Pig script code error?
-
16-10-2019 - |
Question
While running the below pig script I am getting an error in line4: If it is GROUP then I am getting error. If I change from 'GROUP' TO 'group' in line4, then the script is running.
What is the difference between group and GROUP?
LINES = LOAD '/user/cloudera/datapeople.csv' USING PigStorage(',') AS ( firstname:chararray, lastname:chararray, address:chararray, city:chararray, state:chararray, zip:chararray );
WORDS = FOREACH LINES GENERATE FLATTEN(TOKENIZE(zip)) AS ZIPS;
WORDSGROUPED = GROUP WORDS BY ZIPS;
WORDBYCOUNT = FOREACH WORDSGROUPED GENERATE GROUP AS ZIPS, COUNT(WORDS);
WORDSSORT = ORDER WORDBYCOUNT BY $1 DESC;
DUMP WORDSSORT;
Solution
'group' in strictly lower case in the FOREACH is the thing you are looping/grouping over.
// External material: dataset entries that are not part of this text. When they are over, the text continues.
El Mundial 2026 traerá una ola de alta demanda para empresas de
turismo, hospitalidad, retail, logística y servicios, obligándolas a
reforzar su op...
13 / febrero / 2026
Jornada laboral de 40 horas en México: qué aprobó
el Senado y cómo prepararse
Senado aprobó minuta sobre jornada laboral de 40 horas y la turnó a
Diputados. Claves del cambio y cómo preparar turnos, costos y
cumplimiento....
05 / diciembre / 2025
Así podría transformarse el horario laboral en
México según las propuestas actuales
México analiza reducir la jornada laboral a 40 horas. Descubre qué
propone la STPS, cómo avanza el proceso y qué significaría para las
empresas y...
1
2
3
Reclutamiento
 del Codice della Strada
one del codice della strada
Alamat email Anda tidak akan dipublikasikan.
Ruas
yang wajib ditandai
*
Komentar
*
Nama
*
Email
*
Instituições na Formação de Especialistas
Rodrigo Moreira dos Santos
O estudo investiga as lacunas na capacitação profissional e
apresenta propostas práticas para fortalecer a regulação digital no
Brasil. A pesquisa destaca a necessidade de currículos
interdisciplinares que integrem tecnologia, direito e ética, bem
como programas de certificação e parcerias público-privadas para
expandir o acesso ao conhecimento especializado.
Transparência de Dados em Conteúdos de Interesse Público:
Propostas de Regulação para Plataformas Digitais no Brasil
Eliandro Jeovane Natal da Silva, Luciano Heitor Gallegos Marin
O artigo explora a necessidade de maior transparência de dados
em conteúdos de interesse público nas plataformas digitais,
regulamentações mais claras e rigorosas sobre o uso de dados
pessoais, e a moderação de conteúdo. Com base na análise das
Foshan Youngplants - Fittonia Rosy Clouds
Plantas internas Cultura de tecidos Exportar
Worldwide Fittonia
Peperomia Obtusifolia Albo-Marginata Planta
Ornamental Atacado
http://squarecog.wordpress.com/2010/05/11/group-operator-in-apache-pig/ says:
When you group a relation, the result is a new relation with two columns: “group” and the name of the original relation.
Column names are case sensitive, so you have to use lower-case 'group' in your FOREACH.
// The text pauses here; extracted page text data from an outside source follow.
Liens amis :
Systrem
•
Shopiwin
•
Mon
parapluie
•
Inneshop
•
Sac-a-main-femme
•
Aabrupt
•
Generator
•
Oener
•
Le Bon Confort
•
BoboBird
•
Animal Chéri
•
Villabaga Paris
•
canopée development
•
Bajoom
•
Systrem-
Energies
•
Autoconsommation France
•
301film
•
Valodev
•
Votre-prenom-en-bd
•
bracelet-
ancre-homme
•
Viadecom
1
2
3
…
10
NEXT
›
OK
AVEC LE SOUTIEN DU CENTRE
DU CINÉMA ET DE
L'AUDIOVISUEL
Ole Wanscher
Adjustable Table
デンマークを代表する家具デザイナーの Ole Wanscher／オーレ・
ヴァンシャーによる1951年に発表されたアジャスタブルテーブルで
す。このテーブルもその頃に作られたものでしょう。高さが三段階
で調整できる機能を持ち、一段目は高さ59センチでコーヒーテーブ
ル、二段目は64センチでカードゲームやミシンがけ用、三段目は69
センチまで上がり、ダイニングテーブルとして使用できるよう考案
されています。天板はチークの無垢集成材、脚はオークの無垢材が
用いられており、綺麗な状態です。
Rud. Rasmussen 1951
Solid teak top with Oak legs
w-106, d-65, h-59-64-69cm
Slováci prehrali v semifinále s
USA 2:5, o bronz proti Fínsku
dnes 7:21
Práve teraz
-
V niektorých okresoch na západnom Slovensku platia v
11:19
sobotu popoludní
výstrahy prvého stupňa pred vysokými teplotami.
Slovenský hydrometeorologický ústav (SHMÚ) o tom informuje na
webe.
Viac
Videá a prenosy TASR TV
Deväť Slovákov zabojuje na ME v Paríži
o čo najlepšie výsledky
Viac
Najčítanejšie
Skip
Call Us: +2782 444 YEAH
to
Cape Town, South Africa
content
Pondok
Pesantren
'GROUP' in upper case is the grouping operator. You can't mix them. So don't do that.
OTHER TIPS
Normally the GROUP/COGROUP is used to group the relation by some key.after you group the relation describe the grouped relation.you can find EX: describe grp; grp: {group: chararray,A: {(name: chararray,session: chararray,gpa: float)}}.
in the above result you can find "group".
if you want to perform some operation on grouped relation(grp) ,you should use the "group" not GROUP.